With their religious journey, Lopez and his 21-year-old son joined a growing segment of the Latino population who are leaving Christianity for Islam. About 8% of all Muslim Americans adults are Latino, according to a 2017 report from the Pew Research Center, increasing by about a third from 2011.
In interviews, Latino converts said they are drawn to Islam because of the intense devotion to God, a simplicity in faith and a focus on community that they failed to find in their former faith. But their conversion often is not easy, as they break ties with family and their Christian upbringing. They are also choosing the faith at a time when Latinos and Muslims alike feel targeted by President Donald Trump’s rhetoric and his increasingly restrictive immigration policies for both groups. Reports of hate crimes are on the rise, while Muslims bristle against their depiction in the media. Yet for some, the shared experience of living as a minority in the U.S. is a powerful attraction.

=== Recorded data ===
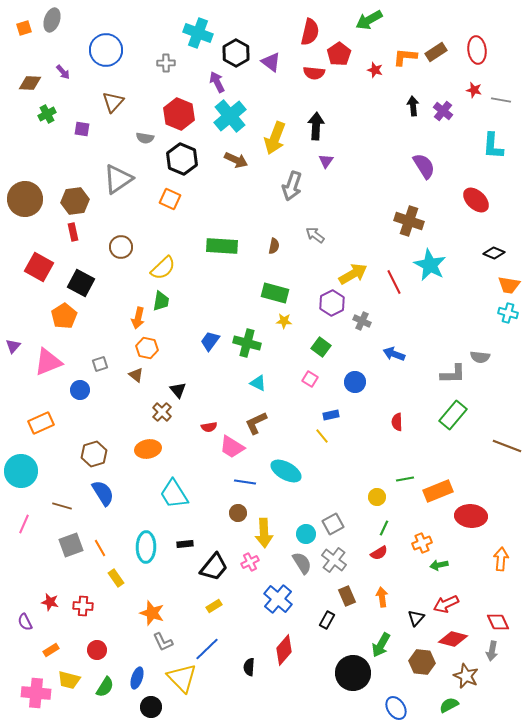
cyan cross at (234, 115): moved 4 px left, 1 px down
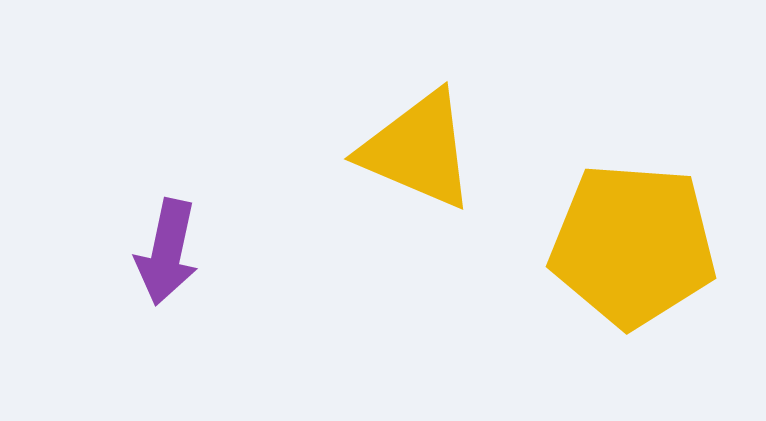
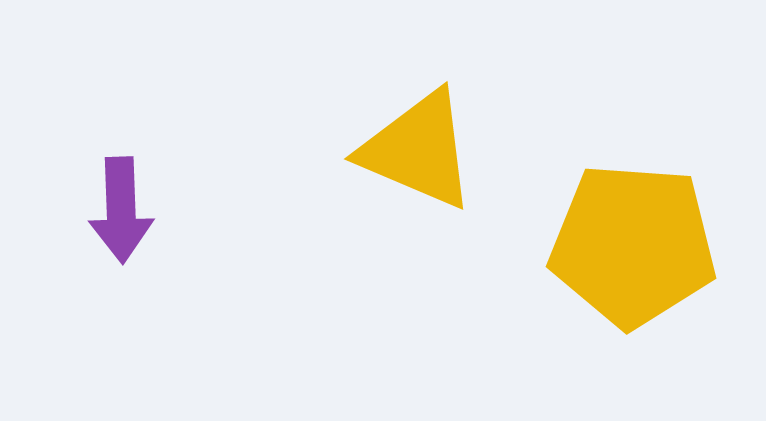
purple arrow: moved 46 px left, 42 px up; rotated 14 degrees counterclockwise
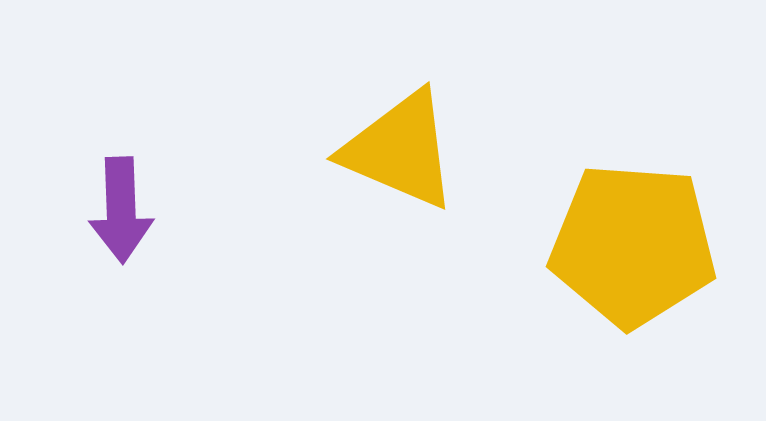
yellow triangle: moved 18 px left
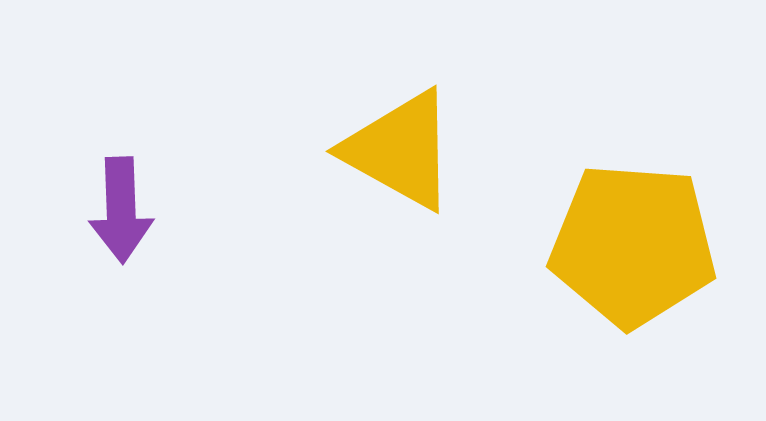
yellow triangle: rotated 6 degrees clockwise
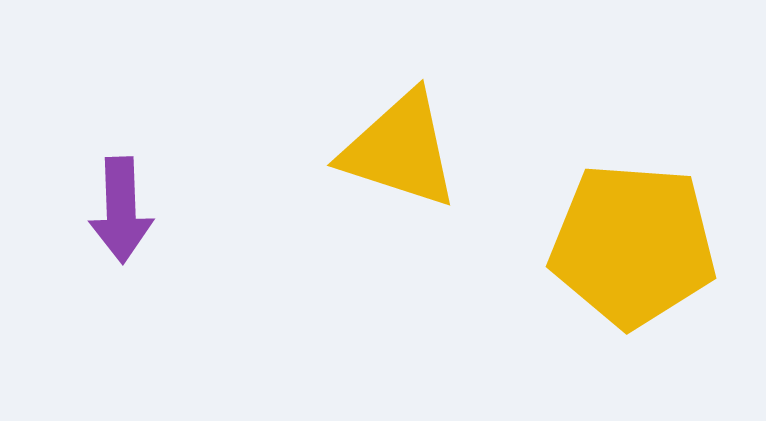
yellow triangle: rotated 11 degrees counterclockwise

=== ACTIONS TO TAKE ===
[A] Condense the paragraph of the passage on Latino converts to Islam that begins "In interviews, Latino converts" into a short bulleted list that keeps its main facts.
[B] Reproduce word for word the part of the passage on Latino converts to Islam that opens with the words containing "With their religious" and closes with "third from 2011.".

=== SOLUTIONS IN ORDER ===
[A]
- Latino converts say Islam draws them through intense devotion to God, simplicity in faith and a focus on community, which they did not find in their former faith.
- Conversion is often hard because they break ties with family and their Christian upbringing.
- They convert while Latinos and Muslims both feel targeted by President Donald Trump's rhetoric and his increasingly restrictive immigration policies.
- Reported hate crimes are rising, and Muslims bristle at how the media depicts them.
- For some, the shared experience of living as a minority in the U.S. is a powerful attraction.

[B]
With their religious journey, Lopez and his 21-year-old son joined a growing segment of the Latino population who are leaving Christianity for Islam. About 8% of all Muslim Americans adults are Latino, according to a 2017 report from the Pew Research Center, increasing by about a third from 2011.